La dentelle de Calais-Caudry franchit une étape juridique majeure en accédant officiellement au statut d’Indication géographique protégée (IGP) délivré par l’Union européenne. Ce titre prestigieux garantit désormais l’application d’un cadre légal protecteur sur le territoire des 27 États membres, sanctuarisant un patrimoine textile français emblématique.
Ce déploiement découle directement de l’entrée en vigueur du règlement européen sur les indications géographiques artisanales et industrielles.

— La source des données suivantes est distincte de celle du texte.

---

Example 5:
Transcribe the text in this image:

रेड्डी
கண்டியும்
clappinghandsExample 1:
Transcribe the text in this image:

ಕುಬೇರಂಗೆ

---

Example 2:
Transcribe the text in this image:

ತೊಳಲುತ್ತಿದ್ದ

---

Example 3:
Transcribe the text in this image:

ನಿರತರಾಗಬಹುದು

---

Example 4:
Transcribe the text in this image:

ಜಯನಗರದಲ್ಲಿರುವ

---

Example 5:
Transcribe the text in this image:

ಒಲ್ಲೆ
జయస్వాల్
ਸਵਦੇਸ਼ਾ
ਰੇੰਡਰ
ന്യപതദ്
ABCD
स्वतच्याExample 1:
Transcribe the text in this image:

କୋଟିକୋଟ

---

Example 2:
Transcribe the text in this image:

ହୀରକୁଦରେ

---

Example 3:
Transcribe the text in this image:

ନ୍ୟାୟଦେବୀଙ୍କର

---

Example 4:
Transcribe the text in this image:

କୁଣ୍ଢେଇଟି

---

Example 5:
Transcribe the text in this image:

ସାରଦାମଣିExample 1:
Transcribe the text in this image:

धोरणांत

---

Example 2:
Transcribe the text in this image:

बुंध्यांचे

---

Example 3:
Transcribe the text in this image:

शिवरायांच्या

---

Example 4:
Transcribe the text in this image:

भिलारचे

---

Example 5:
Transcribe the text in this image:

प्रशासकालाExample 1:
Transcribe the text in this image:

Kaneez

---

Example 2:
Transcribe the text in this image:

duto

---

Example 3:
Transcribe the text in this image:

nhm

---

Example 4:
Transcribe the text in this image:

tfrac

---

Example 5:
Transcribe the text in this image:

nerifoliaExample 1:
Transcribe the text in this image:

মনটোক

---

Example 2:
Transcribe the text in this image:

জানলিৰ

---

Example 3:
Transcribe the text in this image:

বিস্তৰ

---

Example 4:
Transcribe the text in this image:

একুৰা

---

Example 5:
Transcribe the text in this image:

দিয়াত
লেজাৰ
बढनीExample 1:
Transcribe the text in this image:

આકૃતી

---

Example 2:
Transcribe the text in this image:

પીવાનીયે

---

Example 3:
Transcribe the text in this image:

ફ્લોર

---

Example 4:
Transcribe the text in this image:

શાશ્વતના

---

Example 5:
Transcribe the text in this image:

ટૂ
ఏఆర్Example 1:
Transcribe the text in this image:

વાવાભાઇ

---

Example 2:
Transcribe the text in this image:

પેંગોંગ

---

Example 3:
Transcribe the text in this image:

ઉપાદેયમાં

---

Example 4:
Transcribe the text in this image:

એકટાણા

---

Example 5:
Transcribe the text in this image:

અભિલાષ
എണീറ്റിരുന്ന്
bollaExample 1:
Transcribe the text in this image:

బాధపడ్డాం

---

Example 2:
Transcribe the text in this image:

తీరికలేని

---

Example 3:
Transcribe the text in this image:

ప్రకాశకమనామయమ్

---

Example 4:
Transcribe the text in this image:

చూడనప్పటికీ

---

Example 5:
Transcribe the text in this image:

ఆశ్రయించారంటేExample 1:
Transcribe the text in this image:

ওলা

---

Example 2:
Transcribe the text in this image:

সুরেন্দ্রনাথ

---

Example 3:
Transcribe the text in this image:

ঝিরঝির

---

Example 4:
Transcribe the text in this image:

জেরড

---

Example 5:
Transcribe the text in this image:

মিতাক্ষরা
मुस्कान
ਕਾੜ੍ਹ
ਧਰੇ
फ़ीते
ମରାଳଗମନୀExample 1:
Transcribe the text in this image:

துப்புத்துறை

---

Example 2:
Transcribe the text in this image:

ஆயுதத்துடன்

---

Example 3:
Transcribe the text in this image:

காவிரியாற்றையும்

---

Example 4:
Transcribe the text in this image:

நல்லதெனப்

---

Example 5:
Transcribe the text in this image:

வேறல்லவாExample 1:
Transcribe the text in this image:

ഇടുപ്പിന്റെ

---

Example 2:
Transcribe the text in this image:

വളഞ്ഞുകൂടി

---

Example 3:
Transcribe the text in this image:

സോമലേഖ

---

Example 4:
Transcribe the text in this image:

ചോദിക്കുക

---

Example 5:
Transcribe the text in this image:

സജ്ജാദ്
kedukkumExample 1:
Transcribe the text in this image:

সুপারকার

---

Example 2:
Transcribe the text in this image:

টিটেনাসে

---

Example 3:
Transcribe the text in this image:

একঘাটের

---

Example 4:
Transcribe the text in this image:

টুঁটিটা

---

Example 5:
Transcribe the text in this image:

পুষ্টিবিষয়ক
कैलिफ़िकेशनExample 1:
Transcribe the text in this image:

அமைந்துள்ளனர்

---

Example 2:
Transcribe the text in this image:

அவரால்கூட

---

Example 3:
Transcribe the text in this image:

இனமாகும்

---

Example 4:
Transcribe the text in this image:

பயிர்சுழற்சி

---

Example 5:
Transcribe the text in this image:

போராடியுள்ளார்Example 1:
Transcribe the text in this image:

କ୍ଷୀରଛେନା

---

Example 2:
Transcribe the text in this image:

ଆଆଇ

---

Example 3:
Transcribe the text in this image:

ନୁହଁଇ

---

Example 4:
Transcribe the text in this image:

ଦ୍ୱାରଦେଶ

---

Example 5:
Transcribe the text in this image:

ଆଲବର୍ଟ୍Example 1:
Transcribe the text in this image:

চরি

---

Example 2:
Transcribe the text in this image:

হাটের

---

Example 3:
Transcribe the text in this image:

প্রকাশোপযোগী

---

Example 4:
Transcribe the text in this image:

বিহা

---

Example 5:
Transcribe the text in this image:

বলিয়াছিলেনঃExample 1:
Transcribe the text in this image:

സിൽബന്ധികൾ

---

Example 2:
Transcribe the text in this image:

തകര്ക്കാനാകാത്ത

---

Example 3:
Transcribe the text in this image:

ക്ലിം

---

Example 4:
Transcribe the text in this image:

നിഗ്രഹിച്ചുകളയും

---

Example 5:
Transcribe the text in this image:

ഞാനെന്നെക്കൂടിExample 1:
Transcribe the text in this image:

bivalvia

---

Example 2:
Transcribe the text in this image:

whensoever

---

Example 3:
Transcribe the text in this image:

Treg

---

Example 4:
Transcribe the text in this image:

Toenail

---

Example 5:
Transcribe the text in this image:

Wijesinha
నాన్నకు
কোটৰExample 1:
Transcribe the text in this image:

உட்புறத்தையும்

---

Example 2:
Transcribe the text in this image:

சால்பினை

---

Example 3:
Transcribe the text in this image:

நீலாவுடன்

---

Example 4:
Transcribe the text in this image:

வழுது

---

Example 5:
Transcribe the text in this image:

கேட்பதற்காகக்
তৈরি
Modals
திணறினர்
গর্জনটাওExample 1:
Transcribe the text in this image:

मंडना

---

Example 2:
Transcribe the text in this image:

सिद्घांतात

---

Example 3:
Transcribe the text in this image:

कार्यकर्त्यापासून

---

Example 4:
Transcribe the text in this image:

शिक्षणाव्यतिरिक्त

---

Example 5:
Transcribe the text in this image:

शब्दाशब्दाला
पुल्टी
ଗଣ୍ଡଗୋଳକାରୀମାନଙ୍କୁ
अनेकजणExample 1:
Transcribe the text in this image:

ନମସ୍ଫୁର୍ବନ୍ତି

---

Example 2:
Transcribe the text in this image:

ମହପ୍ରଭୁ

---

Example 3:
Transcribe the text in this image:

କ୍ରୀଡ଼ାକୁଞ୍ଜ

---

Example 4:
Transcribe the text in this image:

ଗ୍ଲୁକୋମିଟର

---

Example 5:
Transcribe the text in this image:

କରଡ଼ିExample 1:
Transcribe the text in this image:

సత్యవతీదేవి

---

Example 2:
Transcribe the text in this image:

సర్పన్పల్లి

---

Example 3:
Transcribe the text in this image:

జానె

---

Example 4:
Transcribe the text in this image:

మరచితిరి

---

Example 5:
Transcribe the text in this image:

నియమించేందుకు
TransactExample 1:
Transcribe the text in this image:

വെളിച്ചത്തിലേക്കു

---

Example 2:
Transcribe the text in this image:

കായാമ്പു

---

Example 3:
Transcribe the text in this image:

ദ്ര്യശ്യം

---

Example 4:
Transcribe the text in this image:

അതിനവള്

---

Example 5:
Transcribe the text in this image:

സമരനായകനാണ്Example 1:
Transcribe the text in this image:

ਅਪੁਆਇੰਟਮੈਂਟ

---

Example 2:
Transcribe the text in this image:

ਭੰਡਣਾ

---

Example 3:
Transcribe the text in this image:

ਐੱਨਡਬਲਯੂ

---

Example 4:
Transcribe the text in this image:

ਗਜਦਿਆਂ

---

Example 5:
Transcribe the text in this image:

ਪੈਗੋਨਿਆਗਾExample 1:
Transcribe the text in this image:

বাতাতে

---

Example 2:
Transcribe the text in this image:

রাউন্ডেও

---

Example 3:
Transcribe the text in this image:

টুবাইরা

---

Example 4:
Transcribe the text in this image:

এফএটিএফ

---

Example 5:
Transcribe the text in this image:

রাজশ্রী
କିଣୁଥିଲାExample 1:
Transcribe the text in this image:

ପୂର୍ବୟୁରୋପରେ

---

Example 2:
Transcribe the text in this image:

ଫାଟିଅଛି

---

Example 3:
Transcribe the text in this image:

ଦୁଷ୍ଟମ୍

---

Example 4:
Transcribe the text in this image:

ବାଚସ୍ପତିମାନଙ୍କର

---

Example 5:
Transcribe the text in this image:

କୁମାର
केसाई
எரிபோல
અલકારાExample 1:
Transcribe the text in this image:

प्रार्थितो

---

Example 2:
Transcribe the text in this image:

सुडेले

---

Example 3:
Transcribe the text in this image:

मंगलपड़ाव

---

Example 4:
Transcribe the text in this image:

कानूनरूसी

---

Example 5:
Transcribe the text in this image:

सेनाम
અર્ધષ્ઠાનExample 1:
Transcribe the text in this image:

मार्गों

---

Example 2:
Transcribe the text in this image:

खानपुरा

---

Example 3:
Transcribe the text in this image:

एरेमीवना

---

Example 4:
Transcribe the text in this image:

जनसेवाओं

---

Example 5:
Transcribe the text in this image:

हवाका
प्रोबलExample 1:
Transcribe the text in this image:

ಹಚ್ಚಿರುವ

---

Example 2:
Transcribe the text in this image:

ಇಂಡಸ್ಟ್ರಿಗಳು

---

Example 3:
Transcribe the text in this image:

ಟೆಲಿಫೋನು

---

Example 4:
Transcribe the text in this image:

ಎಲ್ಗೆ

Grâce à ce nouveau dispositif communautaire, l’Institut national de la propriété industrielle (INPI) a officialisé l’enregistrement européen de neuf savoir-faire artisanaux tricolores supplémentaires, hissant ainsi à 15 le nombre total d’appellations françaises reconnues à l’échelle continentale.
Sur le terrain technique et commercial, le label européen a pour mission de certifier l’authenticité des étoffes minutieusement tissées sur des métiers Leavers traditionnels. Il constitue un rempart stratégique destiné à freiner les contrefaçons industrielles et à endiguer l’afflux massif de produits de substitution à bas coût, principalement fabriqués en Asie pour imiter ces créations haut de gamme.
Le bouclier réglementaire arrive toutefois au cœur d’une conjoncture particulièrement éprouvante pour les ateliers des Hauts-de-France. La filière régionale a notamment subi le choc brutal de la liquidation judiciaire prononcée à la mi-juillet pour la maison Darquer, plus ancienne manufacture de dentelle de Calais créée en 1840, soulignant l’extrême vulnérabilité des acteurs historiques locaux.
Un bouclier juridique pour l’exportation de luxe
La préservation de cette maîtrise artisanale s’avère vitale pour l’écosystème nordiste, dont le modèle économique repose massivement sur les débouchés internationaux. Entreprises et artisans exportent en effet jusqu’à 80 % de leurs volumes de production pour approvisionner les plus grandes maisons mondiales de haute couture et les géants du prêt-à-porter de luxe.